Start of RECORDS FOR THE EXERCISE
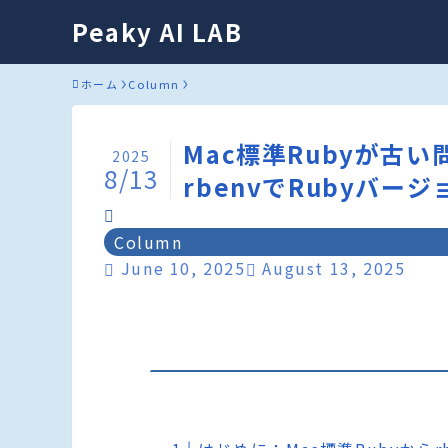
Peaky AI LAB
ホーム
Column
Mac標準Rubyが古
2025
8/13
rbenvでRubyバ
Column
June 10, 2025
August 13, 2025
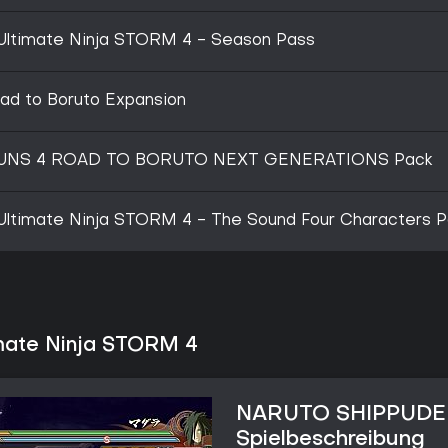
timate Ninja STORM 4 - Season Pass
d to Boruto Expansion
UNS 4 ROAD TO BORUTO NEXT GENERATIONS Pack
timate Ninja STORM 4 - The Sound Four Characters P
ate Ninja STORM 4
NARUTO SHIPPUDEN:
Spielbeschreibung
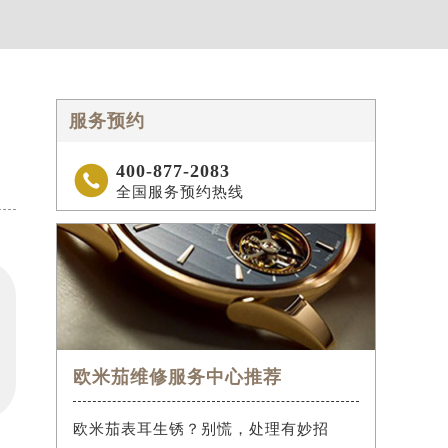
服务预约
400-877-2083

全国服务预约热线
欧米茄维修服务中心推荐
欧米茄表耳生锈？别慌，处理有妙招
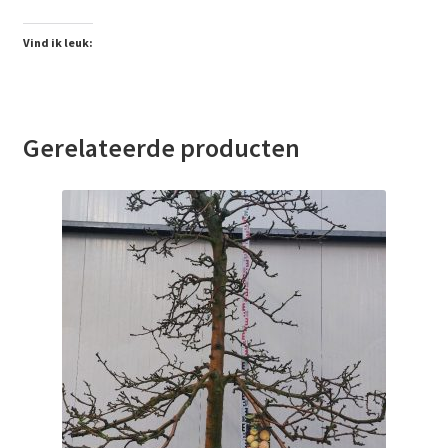
Vind ik leuk:
Gerelateerde producten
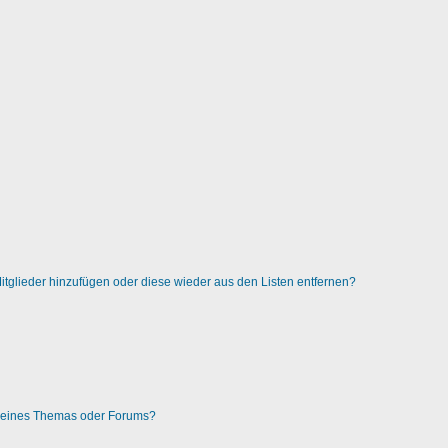
 Mitglieder hinzufügen oder diese wieder aus den Listen entfernen?
g eines Themas oder Forums?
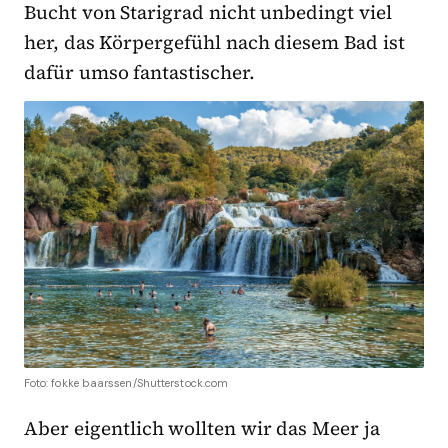
Bucht von Starigrad nicht unbedingt viel
her, das Körpergefühl nach diesem Bad ist
dafür umso fantastischer.
Foto: fokke baarssen/Shutterstock.com
Aber eigentlich wollten wir das Meer ja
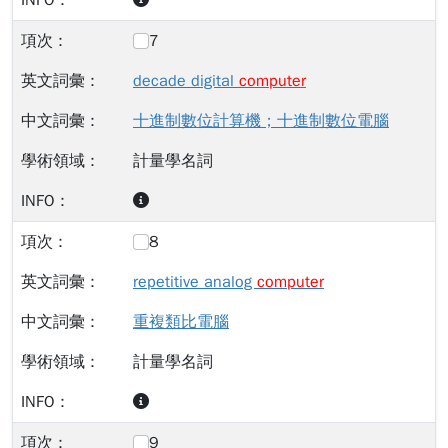
7
decade digital
computer
十進制數位計算機；十進制數位電腦
計量學名詞
8
repetitive analog
computer
重複類比電腦
計量學名詞
9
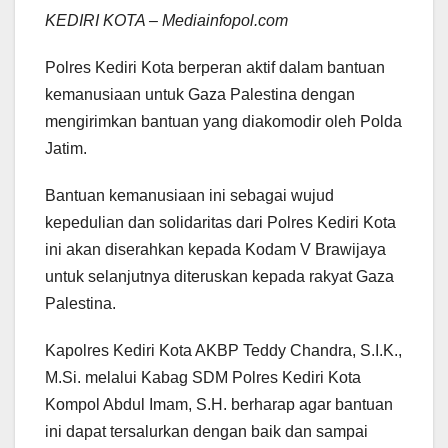
KEDIRI KOTA – Mediainfopol.com
Polres Kediri Kota berperan aktif dalam bantuan
kemanusiaan untuk Gaza Palestina dengan
mengirimkan bantuan yang diakomodir oleh Polda
Jatim.
Bantuan kemanusiaan ini sebagai wujud
kepedulian dan solidaritas dari Polres Kediri Kota
ini akan diserahkan kepada Kodam V Brawijaya
untuk selanjutnya diteruskan kepada rakyat Gaza
Palestina.
Kapolres Kediri Kota AKBP Teddy Chandra, S.I.K.,
M.Si. melalui Kabag SDM Polres Kediri Kota
Kompol Abdul Imam, S.H. berharap agar bantuan
ini dapat tersalurkan dengan baik dan sampai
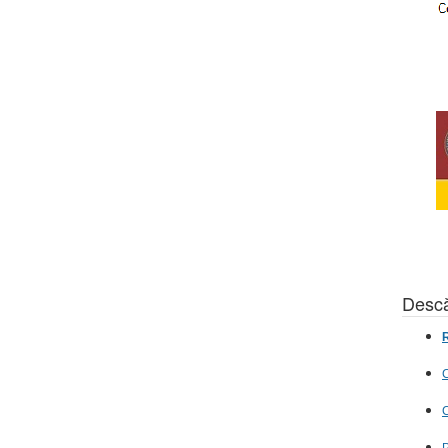
Descă
R
C
C
P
End of RECORDS FOR THE EXERCISE
▸ **WHAT THE EXERCISE ASKS**: Locate each line in the listing above that contains the string "Ninja" and copy those lines out in full. Treat uppercase and lowercase as distinct.

▸ **ANSWER TO THIS TASK**:
timate Ninja STORM 4 - Season Pass
timate Ninja STORM 4 - The Sound Four Characters P
ate Ninja STORM 4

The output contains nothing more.